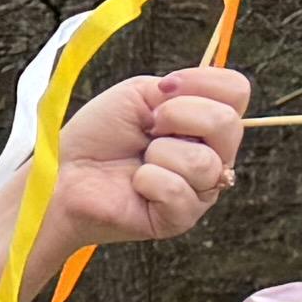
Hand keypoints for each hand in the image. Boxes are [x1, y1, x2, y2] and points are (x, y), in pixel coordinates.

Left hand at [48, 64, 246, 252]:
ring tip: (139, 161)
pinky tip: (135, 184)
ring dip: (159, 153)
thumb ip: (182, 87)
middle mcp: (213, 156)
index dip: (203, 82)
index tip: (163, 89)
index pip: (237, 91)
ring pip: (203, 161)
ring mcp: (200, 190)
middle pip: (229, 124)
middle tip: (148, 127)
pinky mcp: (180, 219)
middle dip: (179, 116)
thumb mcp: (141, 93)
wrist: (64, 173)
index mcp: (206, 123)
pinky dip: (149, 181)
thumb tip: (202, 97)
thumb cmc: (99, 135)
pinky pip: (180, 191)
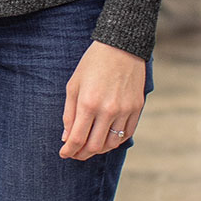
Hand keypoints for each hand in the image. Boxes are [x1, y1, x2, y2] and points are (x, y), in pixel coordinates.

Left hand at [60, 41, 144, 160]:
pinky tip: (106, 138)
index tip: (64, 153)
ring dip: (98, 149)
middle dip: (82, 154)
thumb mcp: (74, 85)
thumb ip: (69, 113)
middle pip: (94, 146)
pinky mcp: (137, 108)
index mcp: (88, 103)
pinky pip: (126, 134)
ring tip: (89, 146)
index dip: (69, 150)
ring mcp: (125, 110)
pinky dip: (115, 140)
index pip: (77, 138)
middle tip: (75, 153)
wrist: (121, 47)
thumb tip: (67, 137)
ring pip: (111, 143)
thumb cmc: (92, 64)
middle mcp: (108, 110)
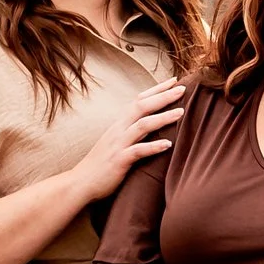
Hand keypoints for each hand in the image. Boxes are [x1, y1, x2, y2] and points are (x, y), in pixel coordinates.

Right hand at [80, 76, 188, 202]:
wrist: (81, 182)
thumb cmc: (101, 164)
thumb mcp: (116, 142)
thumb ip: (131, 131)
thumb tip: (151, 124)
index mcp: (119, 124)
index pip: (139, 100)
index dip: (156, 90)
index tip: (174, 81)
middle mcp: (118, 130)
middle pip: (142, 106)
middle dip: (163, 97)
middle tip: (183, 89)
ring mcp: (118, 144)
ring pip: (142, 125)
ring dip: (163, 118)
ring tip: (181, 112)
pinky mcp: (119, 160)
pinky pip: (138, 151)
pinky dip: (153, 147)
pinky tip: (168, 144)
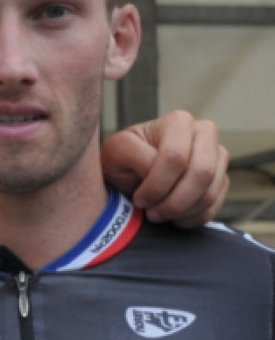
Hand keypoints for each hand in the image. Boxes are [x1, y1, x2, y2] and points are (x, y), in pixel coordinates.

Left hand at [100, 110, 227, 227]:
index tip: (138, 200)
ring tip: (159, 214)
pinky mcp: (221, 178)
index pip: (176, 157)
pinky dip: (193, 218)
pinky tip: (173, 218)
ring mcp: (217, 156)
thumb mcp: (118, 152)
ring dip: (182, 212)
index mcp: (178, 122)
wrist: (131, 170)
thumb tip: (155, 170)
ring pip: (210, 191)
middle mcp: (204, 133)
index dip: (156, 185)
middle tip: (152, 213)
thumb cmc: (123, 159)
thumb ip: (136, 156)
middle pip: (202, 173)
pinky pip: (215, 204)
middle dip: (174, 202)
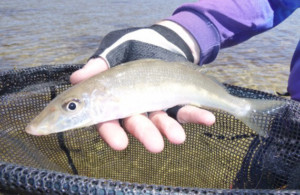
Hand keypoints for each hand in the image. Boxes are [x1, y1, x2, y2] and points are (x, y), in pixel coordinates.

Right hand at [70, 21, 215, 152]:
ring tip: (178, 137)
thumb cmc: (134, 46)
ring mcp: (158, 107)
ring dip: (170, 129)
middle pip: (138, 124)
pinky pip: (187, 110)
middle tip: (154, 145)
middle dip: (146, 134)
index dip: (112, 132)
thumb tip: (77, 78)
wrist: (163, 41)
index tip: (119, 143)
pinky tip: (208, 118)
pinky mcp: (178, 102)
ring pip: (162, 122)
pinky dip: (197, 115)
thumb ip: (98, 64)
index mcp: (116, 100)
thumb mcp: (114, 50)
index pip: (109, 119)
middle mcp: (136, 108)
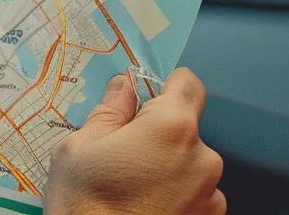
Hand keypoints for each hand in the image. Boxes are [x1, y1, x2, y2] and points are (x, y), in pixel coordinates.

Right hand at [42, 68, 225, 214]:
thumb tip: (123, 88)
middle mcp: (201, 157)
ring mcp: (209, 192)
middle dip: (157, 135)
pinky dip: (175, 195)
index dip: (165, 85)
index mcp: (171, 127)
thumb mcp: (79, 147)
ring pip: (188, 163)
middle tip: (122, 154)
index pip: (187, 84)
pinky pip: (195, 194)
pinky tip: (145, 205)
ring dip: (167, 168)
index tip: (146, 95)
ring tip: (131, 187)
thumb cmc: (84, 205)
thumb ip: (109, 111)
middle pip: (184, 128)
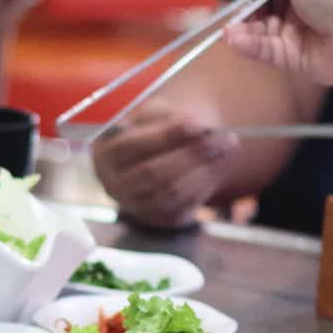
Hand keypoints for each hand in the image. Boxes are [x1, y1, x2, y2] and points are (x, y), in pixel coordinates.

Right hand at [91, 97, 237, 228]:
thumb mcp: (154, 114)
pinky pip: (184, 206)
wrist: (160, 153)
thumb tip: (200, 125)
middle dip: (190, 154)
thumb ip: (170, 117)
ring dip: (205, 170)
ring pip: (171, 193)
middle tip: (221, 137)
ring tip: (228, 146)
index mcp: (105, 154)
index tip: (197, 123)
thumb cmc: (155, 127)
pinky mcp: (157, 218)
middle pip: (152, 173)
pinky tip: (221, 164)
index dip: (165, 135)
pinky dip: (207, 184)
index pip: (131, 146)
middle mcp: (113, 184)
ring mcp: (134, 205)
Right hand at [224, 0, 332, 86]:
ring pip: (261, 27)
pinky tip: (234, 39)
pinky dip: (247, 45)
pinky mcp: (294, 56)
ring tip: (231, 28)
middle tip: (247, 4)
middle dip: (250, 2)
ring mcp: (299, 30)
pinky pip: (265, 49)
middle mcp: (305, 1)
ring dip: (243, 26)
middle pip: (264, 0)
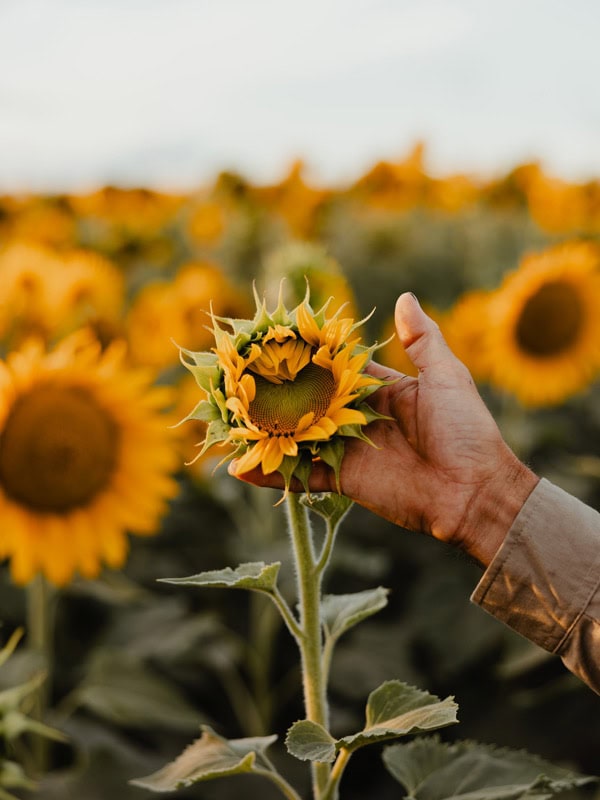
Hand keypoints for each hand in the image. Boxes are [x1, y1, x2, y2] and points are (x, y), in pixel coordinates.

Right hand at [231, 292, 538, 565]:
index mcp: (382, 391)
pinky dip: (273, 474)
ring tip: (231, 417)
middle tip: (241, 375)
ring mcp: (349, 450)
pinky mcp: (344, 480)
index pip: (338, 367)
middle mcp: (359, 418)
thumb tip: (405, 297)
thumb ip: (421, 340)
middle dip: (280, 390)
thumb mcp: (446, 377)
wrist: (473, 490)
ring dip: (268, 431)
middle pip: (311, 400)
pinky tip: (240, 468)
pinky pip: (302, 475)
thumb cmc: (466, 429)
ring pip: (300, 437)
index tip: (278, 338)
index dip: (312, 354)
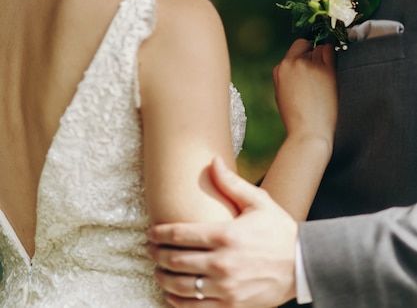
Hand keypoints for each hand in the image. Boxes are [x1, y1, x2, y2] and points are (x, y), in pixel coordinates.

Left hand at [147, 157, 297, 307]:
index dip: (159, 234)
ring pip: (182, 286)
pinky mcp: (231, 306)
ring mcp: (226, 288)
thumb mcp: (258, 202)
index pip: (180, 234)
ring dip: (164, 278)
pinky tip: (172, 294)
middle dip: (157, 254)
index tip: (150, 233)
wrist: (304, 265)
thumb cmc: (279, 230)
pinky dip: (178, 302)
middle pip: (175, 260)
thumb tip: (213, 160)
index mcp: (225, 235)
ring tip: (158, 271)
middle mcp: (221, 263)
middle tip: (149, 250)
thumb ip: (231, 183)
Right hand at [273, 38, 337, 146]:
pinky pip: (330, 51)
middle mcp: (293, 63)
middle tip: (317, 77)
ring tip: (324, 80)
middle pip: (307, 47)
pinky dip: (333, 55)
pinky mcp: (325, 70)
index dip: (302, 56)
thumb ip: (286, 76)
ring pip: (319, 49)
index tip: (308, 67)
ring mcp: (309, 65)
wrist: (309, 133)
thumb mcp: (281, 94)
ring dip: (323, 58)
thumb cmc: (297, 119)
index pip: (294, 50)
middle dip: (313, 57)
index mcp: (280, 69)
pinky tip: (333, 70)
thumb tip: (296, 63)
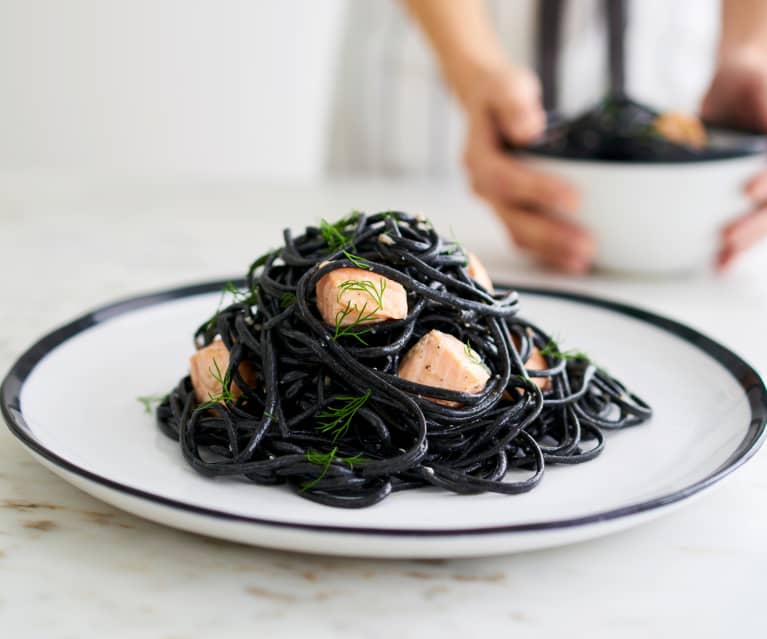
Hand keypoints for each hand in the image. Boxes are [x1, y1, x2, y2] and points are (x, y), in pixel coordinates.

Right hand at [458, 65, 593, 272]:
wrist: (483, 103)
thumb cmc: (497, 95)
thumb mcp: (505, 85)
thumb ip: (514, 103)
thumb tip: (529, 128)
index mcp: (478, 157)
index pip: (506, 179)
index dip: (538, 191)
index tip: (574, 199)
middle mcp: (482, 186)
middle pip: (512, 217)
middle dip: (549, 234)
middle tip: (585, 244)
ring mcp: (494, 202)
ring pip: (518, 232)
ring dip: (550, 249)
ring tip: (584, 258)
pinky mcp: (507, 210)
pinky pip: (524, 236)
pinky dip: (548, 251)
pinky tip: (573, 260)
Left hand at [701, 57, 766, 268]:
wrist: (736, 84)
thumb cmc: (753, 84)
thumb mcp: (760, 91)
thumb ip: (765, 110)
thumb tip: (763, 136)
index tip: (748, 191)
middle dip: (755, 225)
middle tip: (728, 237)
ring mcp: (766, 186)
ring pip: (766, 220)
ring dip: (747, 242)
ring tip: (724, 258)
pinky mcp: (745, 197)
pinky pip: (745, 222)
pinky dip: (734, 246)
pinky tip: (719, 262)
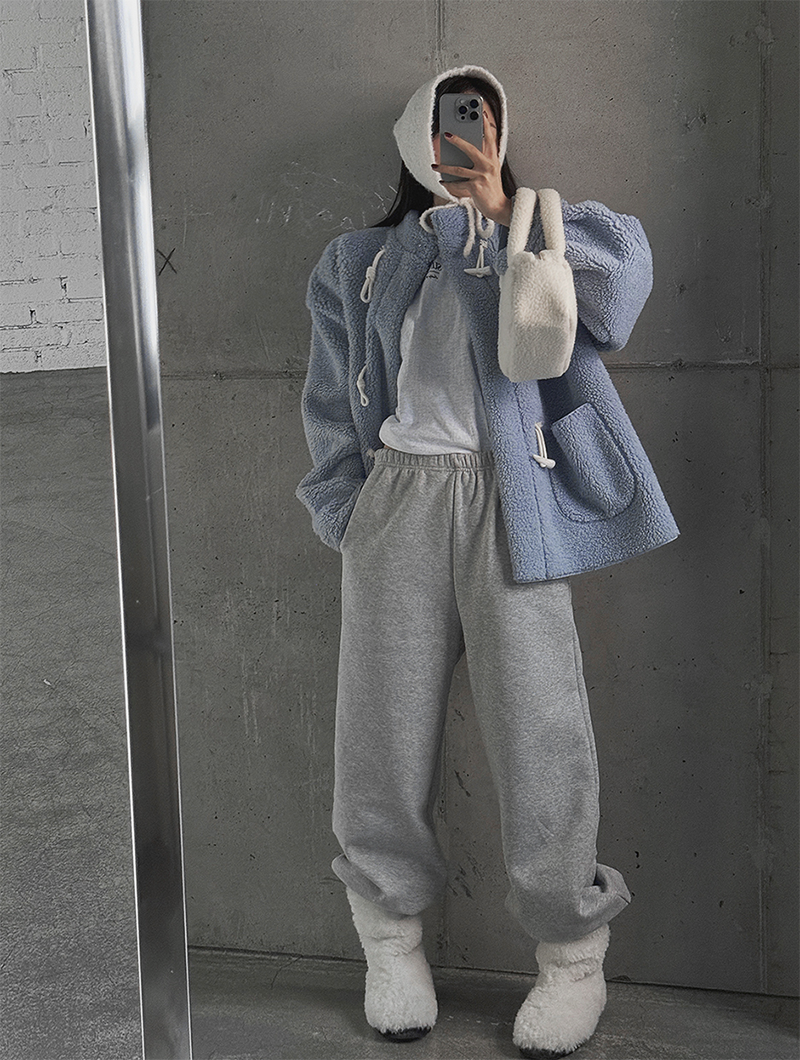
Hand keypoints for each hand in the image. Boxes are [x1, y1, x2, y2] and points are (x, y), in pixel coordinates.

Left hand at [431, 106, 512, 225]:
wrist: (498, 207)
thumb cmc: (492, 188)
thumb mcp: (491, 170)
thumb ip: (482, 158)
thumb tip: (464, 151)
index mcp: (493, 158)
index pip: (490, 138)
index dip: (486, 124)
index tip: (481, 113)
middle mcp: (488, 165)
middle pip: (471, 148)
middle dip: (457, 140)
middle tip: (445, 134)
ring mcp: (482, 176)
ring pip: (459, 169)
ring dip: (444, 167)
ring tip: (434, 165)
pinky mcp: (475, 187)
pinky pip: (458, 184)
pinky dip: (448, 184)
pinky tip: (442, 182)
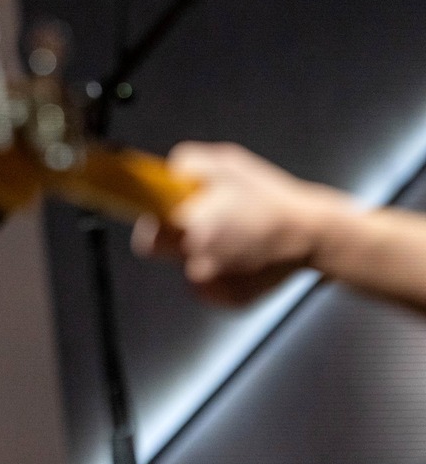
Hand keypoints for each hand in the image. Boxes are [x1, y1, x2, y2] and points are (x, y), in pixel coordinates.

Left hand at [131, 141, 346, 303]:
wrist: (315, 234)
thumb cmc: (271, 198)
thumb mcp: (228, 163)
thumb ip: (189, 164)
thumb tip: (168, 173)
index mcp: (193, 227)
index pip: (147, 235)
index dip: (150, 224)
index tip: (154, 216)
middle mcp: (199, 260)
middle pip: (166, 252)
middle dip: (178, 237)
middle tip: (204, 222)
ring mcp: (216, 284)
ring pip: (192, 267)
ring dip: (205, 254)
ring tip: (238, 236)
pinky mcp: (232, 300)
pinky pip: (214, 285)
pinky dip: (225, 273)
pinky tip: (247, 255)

- - -

> About this task
Your task is to find each line in the entries that contains the string "Left" and copy it.

> Output of the task
Left hand at [48, 64, 246, 252]:
Left hand at [60, 41, 144, 160]:
Left hand at [100, 110, 227, 227]:
Left hand at [147, 157, 297, 307]:
Left hand at [701, 57, 766, 268]:
Left hand at [431, 106, 512, 225]:
Left hand at [131, 141, 346, 303]:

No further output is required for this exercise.